Students this fall will have the opportunity to take Native American Literature, a course that hasn’t been offered at OCCC in four years, said Michael Snyder, English professor.

The class will focus mostly on twentieth century Native American prose, but there also will be some poetry, Snyder said.

“Poems will actually correspond with the novels or prose text that we use,” he said.

“For example, we’re reading one book that’s kind of unconventional for a Native American literature class.”

“Stallion Gate” by Martin Cruz Smith, a historical thriller, looks at the effects in New Mexico of the atomic research and testing done there, and how it affected the Navajo Indians and other tribal people that lived there, as well as the landscape, Snyder said. The book engages history and Native American tradition.

 

He said poetry by Simon Ortiz, a famous pueblo poet and writer, will tie in thematically with “Stallion Gate.”

The Ortiz poems will be read in conjunction with the Smith text to look at different perspectives of resistance against that technological research, Snyder said.

This will be the first Native American literature course Snyder has taught, although he said he has used Native American texts in other courses he’s taught at the University of Oklahoma as a lecturer.

“I got to teach a lot of literature and I would sneak in or work in Native American texts,” Snyder said, “but this is my first time that I’ve had an opportunity to teach an entire class.
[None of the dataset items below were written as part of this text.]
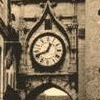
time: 12:41
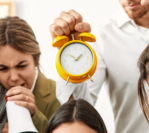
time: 1:52
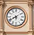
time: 8:09
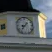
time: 8:36
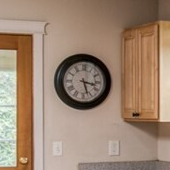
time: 3:27
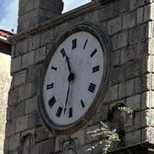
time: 11:32
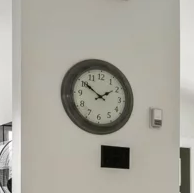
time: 1:50
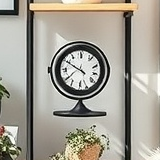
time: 7:50
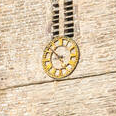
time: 8:52
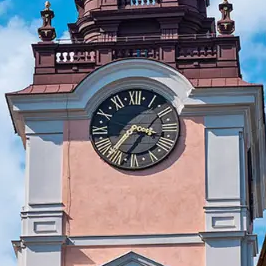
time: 3:36
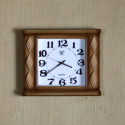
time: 3:39
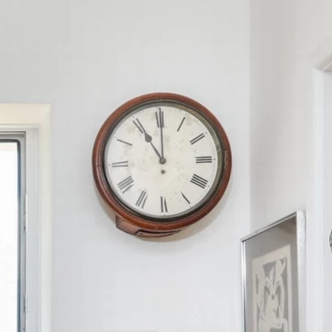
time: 11:00
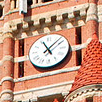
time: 11:07
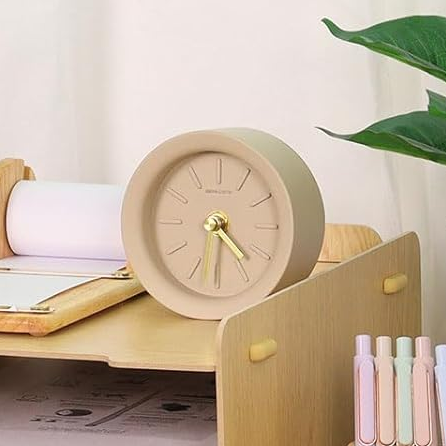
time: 4:30
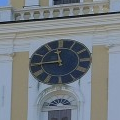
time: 11:44
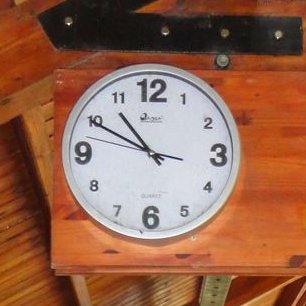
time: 10:49
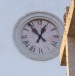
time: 12:53
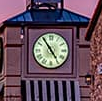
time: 4:54
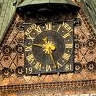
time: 9:26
I’m very excited about it.”

When Snyder realized the class had been offered at OCCC in the past, he presented a case to Arts and Humanities Dean Susan VanSchuyver.

“Native American literature and culture is a specialty of mine,” Snyder said.

“I have several publications in this area so I asked them if there was any chance I could teach this class.”

Snyder said although it is a 2000-level course, it is open to any student.

English Composition I is the only prerequisite, he said, and the course satisfies a humanities requirement, according to the college catalog.

Snyder said he hopes students will develop new ideas about Native Americans during his course.

“There’s so many stereotypes and perceived ideas out there,” he said.

“I think this could be a gateway experience for a lot of people where they might get deeper in this.”